Video: Finding a Distance by the Timing of a Reflection

A sonar echo returns to a submarine 1.20 s after being emitted. Find the distance to the object creating the echo. Use a value of 1540 m/s for the speed of sound in sea water.

06:17

Video Transcript

A sonar echo returns to a submarine 1.20 seconds after being emitted. Find the distance to the object creating the echo. Use a value of 1540 meters per second for the speed of sound in sea water.

So the first thing we’ll do, let’s draw a picture of what’s going on here with this submarine that is emitting some sonar waves. So the sonar that’s a series of sound waves that come out the nose of the submarine. And let’s imagine that we have an object some distance away from the submarine, and these waves are moving out through the sea water, and eventually they come in contact with this object.

And when they do that, they bounce back off the object. They reflect backward and make their way back to the submarine, eventually reaching the source of the sound waves. And if we were to draw the journey at this take, the sound waves move out, they reflect off our object, and they come back. And we’re told that all that happens in a time — we’ll call it 𝑡 — a time of 1.20 seconds.

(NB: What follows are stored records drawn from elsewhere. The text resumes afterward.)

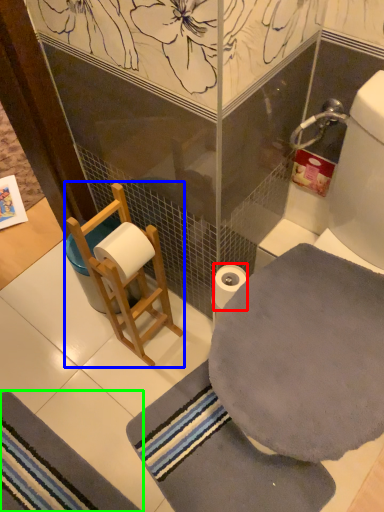
Question: Based on their relative distances, which object is farther from toilet paper (highlighted by a red box)? Choose from armchair (highlighted by a blue box) and bath mat (highlighted by a green box).

Choices:
 (A) armchair
 (B) bath mat

Answer: (B)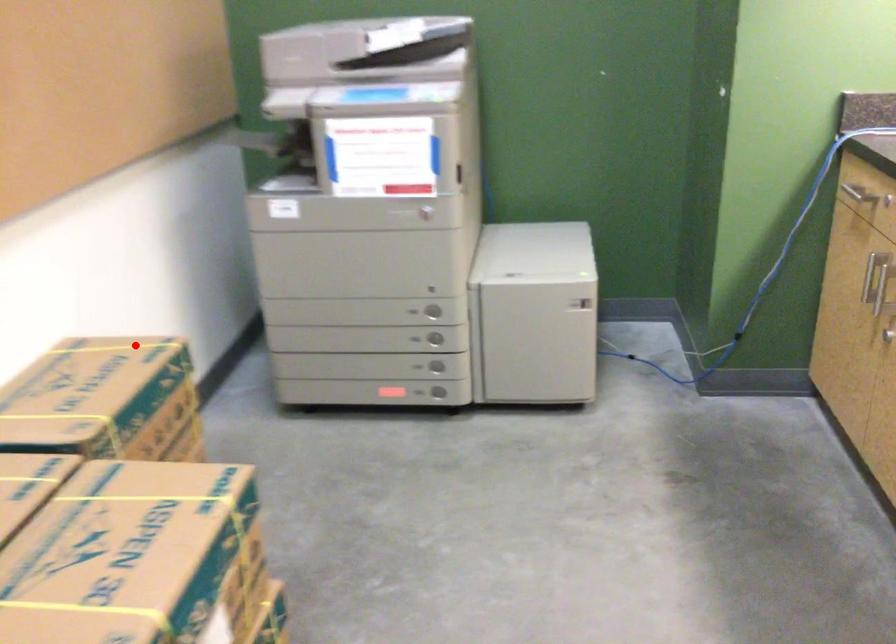
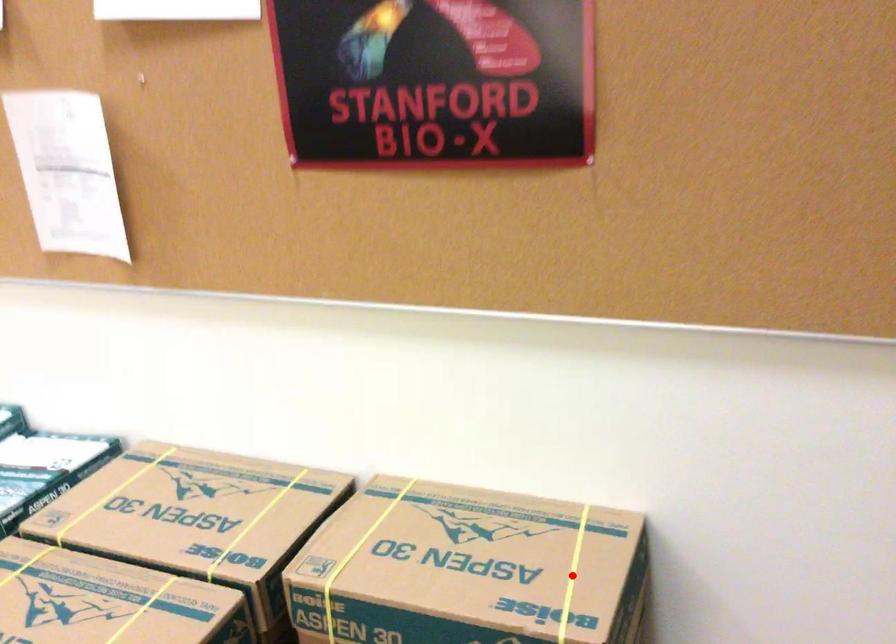
I am providing you with two images of the same scene from different viewpoints. A red point is marked on the first image and another point is marked on the second image. Is the marked point in image1 the same physical position as the marked point in image2?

Now you can see from our diagram that the submarine is some distance away from this object. And if we call that distance 𝑑, that’s what we’re trying to solve for, that distance between the submarine and our object detected by sonar, and we’re told further that the speed of sound in water, in sea water that we’re gonna work with, is 1540 meters per second, which just as a side note is several times faster than sound travels in air. So that’s interesting that sound travels so much faster in sea water than in air.

We can write the speed of sound in sea water and represent it with a symbol, alright 𝑣 sub 𝑠 for the speed of sound in this scenario, and we’re given again that that’s 1540 meters per second.

Now given all this information, we can start to make headway by remembering a relationship between speed, distance, and time. And you may recall that the speed of an object, which we can represent as 𝑣, is defined as the distance that object travels divided by the time it takes that object to travel that distance.

Now let’s take this definition of speed being defined as distance over time and apply it to our situation in particular. Instead of simply a 𝑣 for speed, what we’ve been given is a 𝑣 sub 𝑠 for the speed of sound in sea water.

That speed of sound is equal to the distance that our sound waves travel. Now this is a total distance, so rather than being 𝑑, which would be, say, from the submarine to the object, we actually have a total distance of two times 𝑑 because, look again at our diagram, we see that the sound wave indeed travels a distance of 𝑑 out to the object and then a distance of 𝑑 back.

So that tells us why we would use two 𝑑 rather than 𝑑 in this equation. And finally, we’re given the time that this whole process takes, and again that value of time is 1.20 seconds.

Okay great, now we want to isolate the 𝑑 in this equation all by itself, so we’re gonna do that by algebraically rearranging this equation. As a first step, we can multiply both sides of the equation by 𝑡, the time that this whole process takes. And when we do that, you can see on the right side we cancel out the time.

Our next step is to multiply both sides of the equation by one-half. When we multiply our right side by one-half, you may notice that we again get cancellation: the two in the numerator and the two in the denominator both drop out.

So what we are left with is an equation that says 𝑑, our distance between the submarine and the object, is equal to the speed of sound in sea water multiplied by the time divided by two.

From here, we plug in the variable values we’ve been given. So remember that 𝑣 sub 𝑠 is 1540 meters per second and our time value is 1.20 seconds, and all of this is divided by two.

Just as a quick side note, we can actually check the units of our answer before we calculate it out. We can see here that we’ve got meters per second multiplied by seconds, so the second units cancels. And we’re left just with meters in our final answer. That makes sense because our final answer is a distance.

We can now move into finding the final answer by multiplying these values together on our calculator, and we find that the distance between the submarine and the object is 1848 meters divided by two, which equals 924 meters.

Now notice that this answer has three significant figures, which agrees with the values we were given to start the problem off. So again, the distance between the submarine and the object in this example is 924 meters.